In this case, however, he hadn’t meant to deflate Pauline Craig. Or equate her with a cow. But it was too late. Her face reddened and her eyes shot daggers. She called for a sponsor break.
An assistant ran out to touch up their makeup, thankfully if momentarily breaking the tension. After patching up their faces with the speed of a Buster Keaton film, a stagehand began to count down the remaining five seconds of the break. Craig, again composed and in total control, hissed out of the side her mouth, “I hope you like surprises, Taft.”
“And we’re back with President William Taft!” The countdown had run out, and in a split second Craig shifted from the sinister whisper to a full-throated broadcast voice. Even her posture and expression changed like an electric light being switched on. What made this woman tick? What was her game? He couldn’t help but wonder, even as a knot of dread gathered in his belly.
“I want to speak more seriously about you, Mr. President.” Order seemed to have been restored in the audience, and Taft swore there were even a few empty seats that hadn’t been there before, as if certain less-obedient members had been surreptitiously ushered out during the break.
“I’m afraid I’m not quite as compelling a character as you might imagine, Pauline.”
“I’d say a president by his very nature is compelling, wouldn’t you?”
“Ah, that’s where you may be misinformed. Compelling people is not leading them. At least not in a great democracy like ours.”
“Tell me about your leadership style, Mr. Taft. Of course you’re a Republican, but would you describe yourself these da
ys as conservative or liberal?”
“If there’s one thing time has taught me, Pauline, it’s that those distinctions are shifting and devious. If, for instance, you’re right-handed, do you denounce your left and leave it to wither, even if the task before you requires both?”
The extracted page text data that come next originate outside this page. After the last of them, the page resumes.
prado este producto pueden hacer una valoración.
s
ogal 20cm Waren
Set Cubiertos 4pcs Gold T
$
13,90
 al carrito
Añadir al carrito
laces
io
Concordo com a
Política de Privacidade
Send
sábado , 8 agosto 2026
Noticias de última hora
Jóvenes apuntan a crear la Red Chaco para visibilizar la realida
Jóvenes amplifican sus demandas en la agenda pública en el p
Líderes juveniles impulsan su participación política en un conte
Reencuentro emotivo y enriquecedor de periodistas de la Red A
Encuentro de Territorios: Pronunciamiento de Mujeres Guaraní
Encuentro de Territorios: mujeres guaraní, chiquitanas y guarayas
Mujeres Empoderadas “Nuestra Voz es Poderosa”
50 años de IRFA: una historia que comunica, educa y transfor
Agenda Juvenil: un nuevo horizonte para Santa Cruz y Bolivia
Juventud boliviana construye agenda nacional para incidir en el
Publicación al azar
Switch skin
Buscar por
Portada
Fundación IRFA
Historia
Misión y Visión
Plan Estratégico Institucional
Pauline ignored the murmur that ran through the crowd. “That’s a clever way of putting it, Mr. President, but the fact remains: left and right do indeed have hard-and-fast meanings, ideologically speaking, and those meanings do have tangible influences on policy and the fortunes of this nation.”
“Yes, but this nation has its own direction, and far too many politicians claim to drive the American people forward when all they do is ride shotgun.”
“An interesting choice of words for a former secretary of war.”
He grinned. “At least during Teddy Roosevelt’s time, we didn’t lie by calling it something else. Funny enough, there was no war during my tenure as secretary.”
“And that, Mr. President, is exactly my point.” She glanced down at her desk, then picked up a small piece of paper and hesitated a moment. This was it, Taft thought. Then she took a breath and continued. “I’m sure you’ve had ample opportunity to observe the state of this nation since you rejoined us. The contrasts must be striking. There is more disenfranchisement among voters than ever before, and our economy is close to a shambles.” What was this speech she was giving? Why the grandstanding? “Even the term ‘progressive’ has become muddled and mostly meaningless. But you were a true Progressive, with a capital P, weren’t you?”
“I still am,” he said proudly. “A Republican and a Progressive. That may seem like a contradiction today, and I certainly have no plans to affiliate myself with any party now or in the future. They don’t speak for me, and I certainly don’t speak for them.” Now how did Craig lead him so easily off the track of talking about Rachel? He must steer back in that direction. “As my great-granddaughter the congresswoman has so bravely done, I must stake my claim as an independent. The Tafts, after all, have always been their own people and gone their own way. Even if we must do so alone.”